Obviously there’s nothing wrong with raising awareness that bullying sucks, even if you express that sentiment on a shirt that also includes the vile word “bro,” except it somehow slipped the company’s mind to make the shirts for plus-sized people. Of course, under more normal circumstances this would have been seen as just a dumb oversight, but then we recall…
That time the CEO Mike Jeffries (pictured above) told Salon that he doesn’t want unattractive customers.
“We go after the attractive all-American kid with a great attitude and a lot of friends. A lot of people don’t belong [in our clothes], and they can’t belong. Are we exclusionary? Absolutely. Those companies that are in trouble are trying to target everybody: young, old, fat, skinny. But then you become totally vanilla. You don’t alienate anybody, but you don’t excite anybody, either.”
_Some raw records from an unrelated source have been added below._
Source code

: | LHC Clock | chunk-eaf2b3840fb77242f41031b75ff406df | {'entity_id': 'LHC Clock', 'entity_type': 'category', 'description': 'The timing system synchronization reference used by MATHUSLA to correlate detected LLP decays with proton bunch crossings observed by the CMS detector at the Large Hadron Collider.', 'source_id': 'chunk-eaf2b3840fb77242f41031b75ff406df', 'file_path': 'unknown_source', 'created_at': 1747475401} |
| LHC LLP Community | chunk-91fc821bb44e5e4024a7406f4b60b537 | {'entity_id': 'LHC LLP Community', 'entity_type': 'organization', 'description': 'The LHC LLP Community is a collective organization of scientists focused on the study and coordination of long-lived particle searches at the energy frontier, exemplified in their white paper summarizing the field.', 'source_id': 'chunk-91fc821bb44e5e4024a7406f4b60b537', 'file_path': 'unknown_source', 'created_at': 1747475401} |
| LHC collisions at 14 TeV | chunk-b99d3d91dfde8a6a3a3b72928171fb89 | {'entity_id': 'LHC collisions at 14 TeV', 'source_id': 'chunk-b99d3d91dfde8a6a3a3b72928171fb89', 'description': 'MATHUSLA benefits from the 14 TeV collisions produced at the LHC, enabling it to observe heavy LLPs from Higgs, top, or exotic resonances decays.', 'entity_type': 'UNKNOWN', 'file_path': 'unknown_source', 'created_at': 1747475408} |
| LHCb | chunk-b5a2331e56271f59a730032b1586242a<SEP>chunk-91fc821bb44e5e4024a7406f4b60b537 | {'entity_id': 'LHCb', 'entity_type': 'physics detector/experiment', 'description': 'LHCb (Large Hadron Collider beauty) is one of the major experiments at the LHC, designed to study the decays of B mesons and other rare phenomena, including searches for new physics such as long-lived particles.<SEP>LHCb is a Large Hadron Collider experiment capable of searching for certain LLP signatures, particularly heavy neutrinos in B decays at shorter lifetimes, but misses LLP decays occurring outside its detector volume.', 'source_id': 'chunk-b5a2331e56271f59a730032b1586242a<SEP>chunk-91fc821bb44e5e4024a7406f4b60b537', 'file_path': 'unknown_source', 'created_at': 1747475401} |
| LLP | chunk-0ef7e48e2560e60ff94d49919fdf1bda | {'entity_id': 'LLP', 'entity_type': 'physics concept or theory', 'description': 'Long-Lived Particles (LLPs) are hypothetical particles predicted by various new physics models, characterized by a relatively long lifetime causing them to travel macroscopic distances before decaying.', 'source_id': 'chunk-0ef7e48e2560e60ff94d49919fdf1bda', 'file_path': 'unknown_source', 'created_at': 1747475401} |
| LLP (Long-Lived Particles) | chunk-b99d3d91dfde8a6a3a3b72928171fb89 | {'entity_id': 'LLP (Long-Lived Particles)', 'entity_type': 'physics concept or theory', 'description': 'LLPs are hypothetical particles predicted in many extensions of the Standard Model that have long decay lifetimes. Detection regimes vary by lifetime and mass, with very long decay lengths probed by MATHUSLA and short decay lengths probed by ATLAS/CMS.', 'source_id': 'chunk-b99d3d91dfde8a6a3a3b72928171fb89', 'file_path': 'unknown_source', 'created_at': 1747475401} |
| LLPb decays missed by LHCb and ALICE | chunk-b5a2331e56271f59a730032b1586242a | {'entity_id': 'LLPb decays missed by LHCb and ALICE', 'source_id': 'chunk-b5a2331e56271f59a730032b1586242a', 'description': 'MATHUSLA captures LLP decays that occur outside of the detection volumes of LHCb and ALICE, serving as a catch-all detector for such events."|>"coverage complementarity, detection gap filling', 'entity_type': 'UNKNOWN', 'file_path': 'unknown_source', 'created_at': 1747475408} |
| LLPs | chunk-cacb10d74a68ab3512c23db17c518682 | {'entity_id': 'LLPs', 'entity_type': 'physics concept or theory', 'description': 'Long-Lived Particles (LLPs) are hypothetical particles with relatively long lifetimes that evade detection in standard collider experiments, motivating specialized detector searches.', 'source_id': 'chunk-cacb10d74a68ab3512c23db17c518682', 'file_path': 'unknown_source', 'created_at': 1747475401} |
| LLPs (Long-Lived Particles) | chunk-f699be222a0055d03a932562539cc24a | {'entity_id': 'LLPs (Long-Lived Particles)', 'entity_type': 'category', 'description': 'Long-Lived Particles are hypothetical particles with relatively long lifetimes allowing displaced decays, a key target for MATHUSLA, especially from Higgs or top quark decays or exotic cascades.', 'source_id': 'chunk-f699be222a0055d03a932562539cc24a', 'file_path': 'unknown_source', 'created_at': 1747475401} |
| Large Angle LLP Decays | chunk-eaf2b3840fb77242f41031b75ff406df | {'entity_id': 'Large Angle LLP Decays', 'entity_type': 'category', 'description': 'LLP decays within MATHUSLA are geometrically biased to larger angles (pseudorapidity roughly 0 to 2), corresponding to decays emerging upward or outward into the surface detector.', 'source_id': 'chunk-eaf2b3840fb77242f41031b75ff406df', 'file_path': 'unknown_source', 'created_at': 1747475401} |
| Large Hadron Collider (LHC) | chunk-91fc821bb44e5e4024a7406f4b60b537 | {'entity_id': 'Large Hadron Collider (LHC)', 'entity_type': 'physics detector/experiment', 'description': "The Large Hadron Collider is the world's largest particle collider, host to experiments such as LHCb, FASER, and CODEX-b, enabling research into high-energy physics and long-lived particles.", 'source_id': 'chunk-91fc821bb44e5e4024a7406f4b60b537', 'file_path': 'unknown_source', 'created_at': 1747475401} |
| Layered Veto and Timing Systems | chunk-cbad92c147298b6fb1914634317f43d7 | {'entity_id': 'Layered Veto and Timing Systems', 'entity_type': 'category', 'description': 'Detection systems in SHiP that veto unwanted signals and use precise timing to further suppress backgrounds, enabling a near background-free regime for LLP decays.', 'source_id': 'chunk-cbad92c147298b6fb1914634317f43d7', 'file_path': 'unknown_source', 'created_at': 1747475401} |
Contrary to what the CEO said, A&F got sued for being too vanilla.
The Gonzalez v. Abercrombie & Fitch Stores lawsuit, filed in 2003, stated that a number of women and people of color claimed they were either not hired despite having strong qualifications for the job or in the event that they were hired, “they were steered not to sales positions out front, but to low-visibility, back-of-the-store jobs, stocking and cleaning up.”
That time Asian-American groups rightly boycotted Abercrombie for the racist T-shirts pictured above.
The company was sued because it wouldn’t let a girl help her autistic sister try on clothes in the dressing room.
They’re in the Sweatshop Hall of Shame.
For a company that uses “Authentic American clothing since 1892” as its motto, Abercrombie sure does like outsourcing its labor, and also earned a spot in the Sweatshop Hall of Fame for working with a factory in the Philippines that won’t let its employees unionize.
A London woman (pictured above) with a prosthetic arm won a lawsuit against the company because it made her work in the stockroom for the reason that she didn’t fit the brand’s “All-American” image.
They mocked Taylor Swift with the above T-shirt.
Swift’s fans freaked out, so A&F pulled the shirts.
They basically gas you when you walk near the store.
This one is personal, because Flavorwire’s offices are located near a Hollister — A&F’s lifestyle brand — store, and every day we have to walk past its open doors, where we’re greeted with the scent of the cologne being pumped through the store and out into the street to mingle with garbage. Not only does this practice mean that you can’t where the fragrance starts and the trash ends, but it’s also earned A&F protests over the environmentally unfriendly practice.
Like American Apparel, their ads are basically softcore porn.
They’ve been called out on this more times than we can count.